→ TASK INPUTS:
>>>

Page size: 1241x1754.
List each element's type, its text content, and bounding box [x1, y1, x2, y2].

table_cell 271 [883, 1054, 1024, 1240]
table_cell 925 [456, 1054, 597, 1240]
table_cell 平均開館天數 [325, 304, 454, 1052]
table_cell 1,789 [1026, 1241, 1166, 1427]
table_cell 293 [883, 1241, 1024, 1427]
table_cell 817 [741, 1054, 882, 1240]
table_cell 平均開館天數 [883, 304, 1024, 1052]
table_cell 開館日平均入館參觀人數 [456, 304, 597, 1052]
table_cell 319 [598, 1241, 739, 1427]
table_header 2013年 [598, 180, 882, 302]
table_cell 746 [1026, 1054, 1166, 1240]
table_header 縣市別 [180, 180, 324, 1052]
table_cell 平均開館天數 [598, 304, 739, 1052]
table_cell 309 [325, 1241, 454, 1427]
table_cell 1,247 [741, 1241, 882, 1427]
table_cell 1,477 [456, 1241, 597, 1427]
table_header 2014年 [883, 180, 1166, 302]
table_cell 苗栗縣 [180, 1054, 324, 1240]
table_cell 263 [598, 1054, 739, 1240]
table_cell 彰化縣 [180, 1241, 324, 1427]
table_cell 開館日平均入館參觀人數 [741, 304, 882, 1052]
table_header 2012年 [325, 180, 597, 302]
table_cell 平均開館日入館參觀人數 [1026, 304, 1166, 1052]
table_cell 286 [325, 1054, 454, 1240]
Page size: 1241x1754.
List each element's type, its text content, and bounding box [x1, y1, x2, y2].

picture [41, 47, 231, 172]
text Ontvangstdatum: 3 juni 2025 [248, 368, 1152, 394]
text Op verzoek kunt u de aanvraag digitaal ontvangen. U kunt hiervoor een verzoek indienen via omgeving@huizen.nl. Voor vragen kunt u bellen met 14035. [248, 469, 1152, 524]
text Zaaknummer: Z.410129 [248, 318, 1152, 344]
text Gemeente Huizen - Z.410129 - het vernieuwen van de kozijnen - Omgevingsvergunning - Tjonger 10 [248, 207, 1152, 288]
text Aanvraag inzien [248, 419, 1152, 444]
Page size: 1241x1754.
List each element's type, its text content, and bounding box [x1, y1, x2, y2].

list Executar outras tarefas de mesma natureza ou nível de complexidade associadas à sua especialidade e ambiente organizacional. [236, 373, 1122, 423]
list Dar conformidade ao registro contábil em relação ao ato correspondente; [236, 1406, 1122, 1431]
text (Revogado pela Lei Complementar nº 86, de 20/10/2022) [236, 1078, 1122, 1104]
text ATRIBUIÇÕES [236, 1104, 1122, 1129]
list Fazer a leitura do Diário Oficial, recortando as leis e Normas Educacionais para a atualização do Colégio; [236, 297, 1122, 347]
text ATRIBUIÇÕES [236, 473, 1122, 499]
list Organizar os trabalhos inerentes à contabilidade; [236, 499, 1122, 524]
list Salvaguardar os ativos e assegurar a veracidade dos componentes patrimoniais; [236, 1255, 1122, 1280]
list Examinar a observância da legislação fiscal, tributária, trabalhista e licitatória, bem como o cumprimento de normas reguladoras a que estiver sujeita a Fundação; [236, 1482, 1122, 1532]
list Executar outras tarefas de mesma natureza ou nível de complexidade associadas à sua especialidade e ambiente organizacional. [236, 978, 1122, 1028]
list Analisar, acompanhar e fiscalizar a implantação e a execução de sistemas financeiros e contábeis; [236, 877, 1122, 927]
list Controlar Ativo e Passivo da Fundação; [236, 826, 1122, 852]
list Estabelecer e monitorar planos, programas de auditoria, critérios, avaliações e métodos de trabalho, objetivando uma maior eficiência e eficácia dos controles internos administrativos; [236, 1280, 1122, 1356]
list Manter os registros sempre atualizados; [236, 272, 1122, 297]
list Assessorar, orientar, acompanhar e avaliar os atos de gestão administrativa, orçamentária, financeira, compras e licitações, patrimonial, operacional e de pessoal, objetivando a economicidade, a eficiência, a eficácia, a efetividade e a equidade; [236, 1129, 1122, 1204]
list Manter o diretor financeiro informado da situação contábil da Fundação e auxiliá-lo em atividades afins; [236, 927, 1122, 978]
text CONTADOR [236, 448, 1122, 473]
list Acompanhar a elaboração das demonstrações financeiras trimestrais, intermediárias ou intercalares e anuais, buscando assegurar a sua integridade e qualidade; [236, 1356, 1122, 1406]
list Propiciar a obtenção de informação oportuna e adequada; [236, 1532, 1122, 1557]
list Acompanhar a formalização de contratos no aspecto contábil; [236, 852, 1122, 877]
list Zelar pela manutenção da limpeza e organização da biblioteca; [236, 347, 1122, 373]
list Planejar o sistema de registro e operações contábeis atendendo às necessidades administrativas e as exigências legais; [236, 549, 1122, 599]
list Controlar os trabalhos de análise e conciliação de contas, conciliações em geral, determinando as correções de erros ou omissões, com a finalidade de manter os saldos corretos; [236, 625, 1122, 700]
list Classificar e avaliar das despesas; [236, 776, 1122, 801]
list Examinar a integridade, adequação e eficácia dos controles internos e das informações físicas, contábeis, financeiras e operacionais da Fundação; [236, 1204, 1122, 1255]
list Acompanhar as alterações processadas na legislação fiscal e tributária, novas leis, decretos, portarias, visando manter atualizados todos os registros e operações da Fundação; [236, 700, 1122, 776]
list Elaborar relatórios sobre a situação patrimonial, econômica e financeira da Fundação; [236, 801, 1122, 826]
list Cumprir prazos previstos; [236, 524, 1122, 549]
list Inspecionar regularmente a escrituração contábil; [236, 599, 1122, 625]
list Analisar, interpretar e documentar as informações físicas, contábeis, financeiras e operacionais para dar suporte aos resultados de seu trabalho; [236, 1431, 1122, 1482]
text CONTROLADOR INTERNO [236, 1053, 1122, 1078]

<<<

→ DIRECTION: Return all of the entries above line for line, with nothing changed, added, or left out.

→ EXPECTED ANSWER:
Page size: 1241x1754.
List each element's type, its text content, and bounding box [x1, y1, x2, y2].

table_cell 271 [883, 1054, 1024, 1240]
table_cell 925 [456, 1054, 597, 1240]
table_cell 平均開館天數 [325, 304, 454, 1052]
table_cell 1,789 [1026, 1241, 1166, 1427]
table_cell 293 [883, 1241, 1024, 1427]
table_cell 817 [741, 1054, 882, 1240]
table_cell 平均開館天數 [883, 304, 1024, 1052]
table_cell 開館日平均入館參觀人數 [456, 304, 597, 1052]
table_cell 319 [598, 1241, 739, 1427]
table_header 2013年 [598, 180, 882, 302]
table_cell 746 [1026, 1054, 1166, 1240]
table_header 縣市別 [180, 180, 324, 1052]
table_cell 平均開館天數 [598, 304, 739, 1052]
table_cell 309 [325, 1241, 454, 1427]
table_cell 1,247 [741, 1241, 882, 1427]
table_cell 1,477 [456, 1241, 597, 1427]
table_header 2014年 [883, 180, 1166, 302]
table_cell 苗栗縣 [180, 1054, 324, 1240]
table_cell 263 [598, 1054, 739, 1240]
table_cell 彰化縣 [180, 1241, 324, 1427]
table_cell 開館日平均入館參觀人數 [741, 304, 882, 1052]
table_header 2012年 [325, 180, 597, 302]
table_cell 平均開館日入館參觀人數 [1026, 304, 1166, 1052]
table_cell 286 [325, 1054, 454, 1240]
Page size: 1241x1754.
List each element's type, its text content, and bounding box [x1, y1, x2, y2].

picture [41, 47, 231, 172]
text Ontvangstdatum: 3 juni 2025 [248, 368, 1152, 394]
text Op verzoek kunt u de aanvraag digitaal ontvangen. U kunt hiervoor een verzoek indienen via omgeving@huizen.nl. Voor vragen kunt u bellen met 14035. [248, 469, 1152, 524]
text Zaaknummer: Z.410129 [248, 318, 1152, 344]
text Gemeente Huizen - Z.410129 - het vernieuwen van de kozijnen - Omgevingsvergunning - Tjonger 10 [248, 207, 1152, 288]
text Aanvraag inzien [248, 419, 1152, 444]
Page size: 1241x1754.
List each element's type, its text content, and bounding box [x1, y1, x2, y2].

list Executar outras tarefas de mesma natureza ou nível de complexidade associadas à sua especialidade e ambiente organizacional. [236, 373, 1122, 423]
list Dar conformidade ao registro contábil em relação ao ato correspondente; [236, 1406, 1122, 1431]
text (Revogado pela Lei Complementar nº 86, de 20/10/2022) [236, 1078, 1122, 1104]
text ATRIBUIÇÕES [236, 1104, 1122, 1129]
list Fazer a leitura do Diário Oficial, recortando as leis e Normas Educacionais para a atualização do Colégio; [236, 297, 1122, 347]
text ATRIBUIÇÕES [236, 473, 1122, 499]
list Organizar os trabalhos inerentes à contabilidade; [236, 499, 1122, 524]
list Salvaguardar os ativos e assegurar a veracidade dos componentes patrimoniais; [236, 1255, 1122, 1280]
list Examinar a observância da legislação fiscal, tributária, trabalhista e licitatória, bem como o cumprimento de normas reguladoras a que estiver sujeita a Fundação; [236, 1482, 1122, 1532]
list Executar outras tarefas de mesma natureza ou nível de complexidade associadas à sua especialidade e ambiente organizacional. [236, 978, 1122, 1028]
list Analisar, acompanhar e fiscalizar a implantação e a execução de sistemas financeiros e contábeis; [236, 877, 1122, 927]
list Controlar Ativo e Passivo da Fundação; [236, 826, 1122, 852]
list Estabelecer e monitorar planos, programas de auditoria, critérios, avaliações e métodos de trabalho, objetivando uma maior eficiência e eficácia dos controles internos administrativos; [236, 1280, 1122, 1356]
list Manter os registros sempre atualizados; [236, 272, 1122, 297]
list Assessorar, orientar, acompanhar e avaliar os atos de gestão administrativa, orçamentária, financeira, compras e licitações, patrimonial, operacional e de pessoal, objetivando a economicidade, a eficiência, a eficácia, a efetividade e a equidade; [236, 1129, 1122, 1204]
list Manter o diretor financeiro informado da situação contábil da Fundação e auxiliá-lo em atividades afins; [236, 927, 1122, 978]
text CONTADOR [236, 448, 1122, 473]
list Acompanhar a elaboração das demonstrações financeiras trimestrais, intermediárias ou intercalares e anuais, buscando assegurar a sua integridade e qualidade; [236, 1356, 1122, 1406]
list Propiciar a obtenção de informação oportuna e adequada; [236, 1532, 1122, 1557]
list Acompanhar a formalização de contratos no aspecto contábil; [236, 852, 1122, 877]
list Zelar pela manutenção da limpeza e organização da biblioteca; [236, 347, 1122, 373]
list Planejar o sistema de registro e operações contábeis atendendo às necessidades administrativas e as exigências legais; [236, 549, 1122, 599]
list Controlar os trabalhos de análise e conciliação de contas, conciliações em geral, determinando as correções de erros ou omissões, com a finalidade de manter os saldos corretos; [236, 625, 1122, 700]
list Classificar e avaliar das despesas; [236, 776, 1122, 801]
list Examinar a integridade, adequação e eficácia dos controles internos e das informações físicas, contábeis, financeiras e operacionais da Fundação; [236, 1204, 1122, 1255]
list Acompanhar as alterações processadas na legislação fiscal e tributária, novas leis, decretos, portarias, visando manter atualizados todos os registros e operações da Fundação; [236, 700, 1122, 776]
list Elaborar relatórios sobre a situação patrimonial, econômica e financeira da Fundação; [236, 801, 1122, 826]
list Cumprir prazos previstos; [236, 524, 1122, 549]
list Inspecionar regularmente a escrituração contábil; [236, 599, 1122, 625]
list Analisar, interpretar e documentar as informações físicas, contábeis, financeiras e operacionais para dar suporte aos resultados de seu trabalho; [236, 1431, 1122, 1482]
text CONTROLADOR INTERNO [236, 1053, 1122, 1078]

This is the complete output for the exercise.